**作業項目**:
以下の一覧の行を、画像は除いたうえで、最初から最後まで一字一句変えずに出力してください。

(コレクションの保存項目)
***
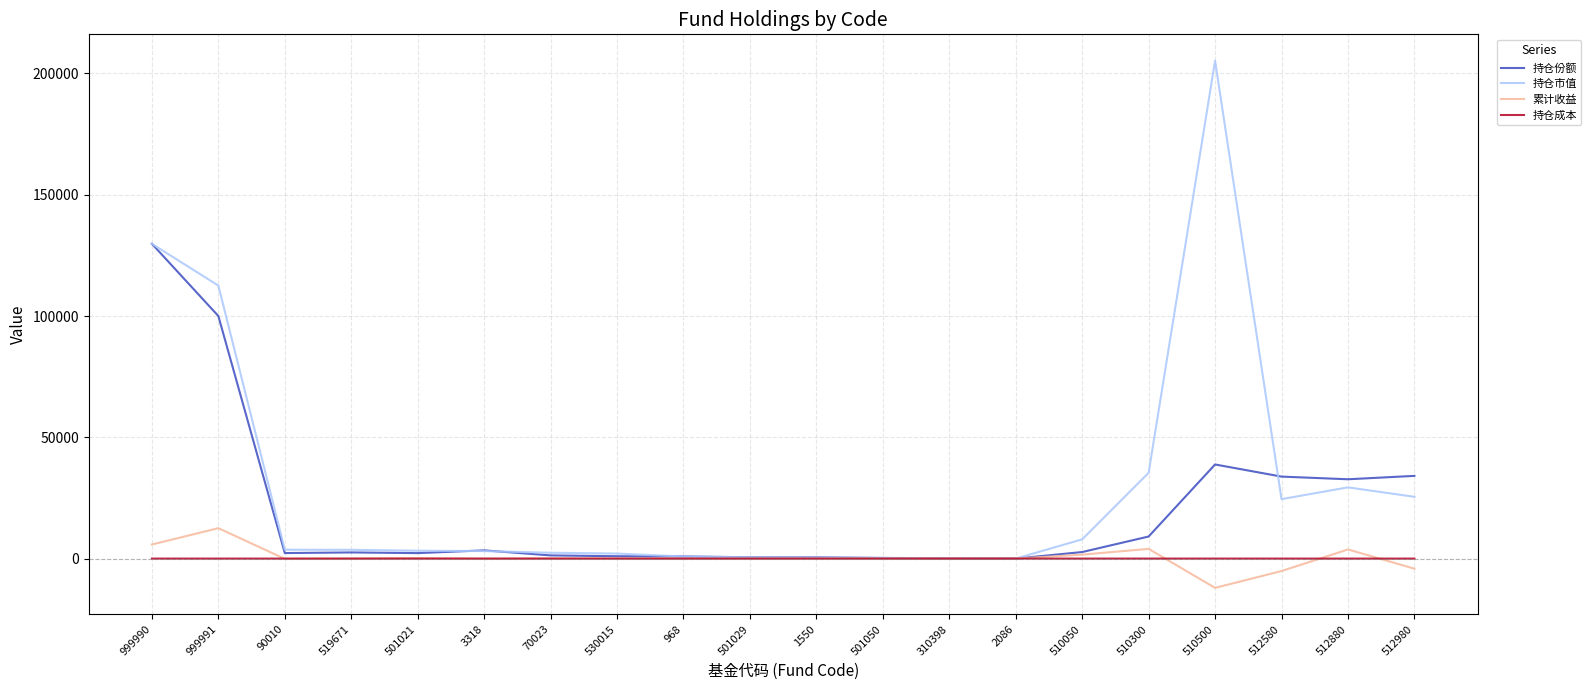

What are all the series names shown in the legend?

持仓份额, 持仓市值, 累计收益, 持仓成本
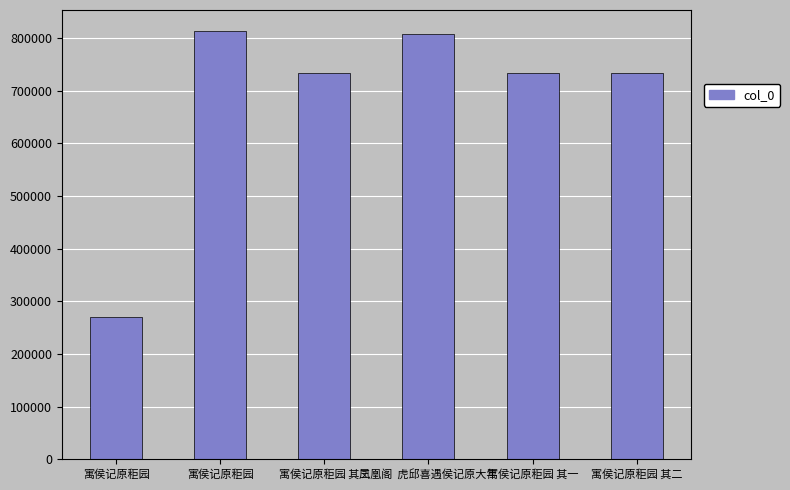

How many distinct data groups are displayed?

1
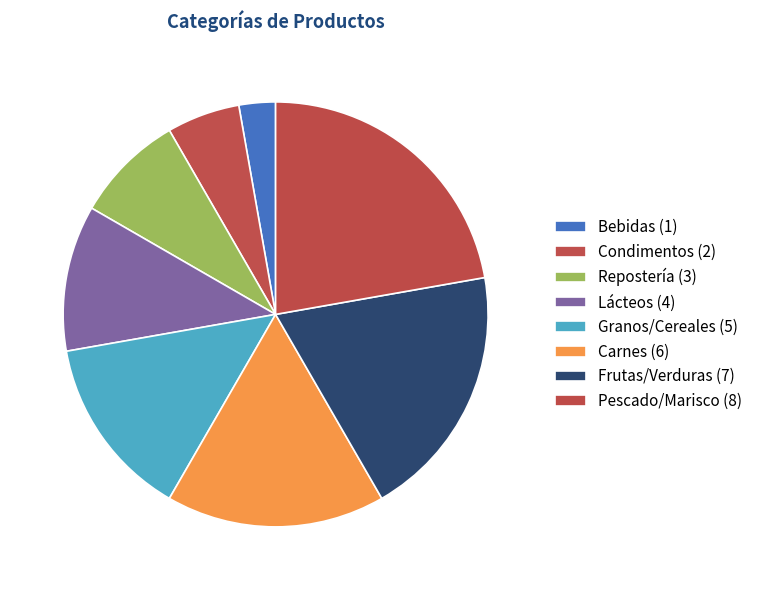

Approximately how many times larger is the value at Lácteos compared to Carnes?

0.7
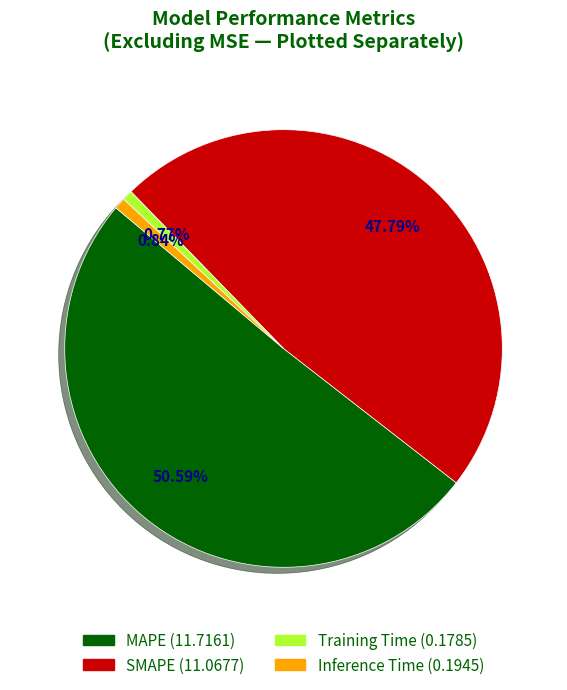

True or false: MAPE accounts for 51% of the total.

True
***
**完了した作業**:
What are all the series names shown in the legend?

持仓份额, 持仓市值, 累计收益, 持仓成本

How many distinct data groups are displayed?

1

Approximately how many times larger is the value at Lácteos compared to Carnes?

0.7

True or false: MAPE accounts for 51% of the total.

True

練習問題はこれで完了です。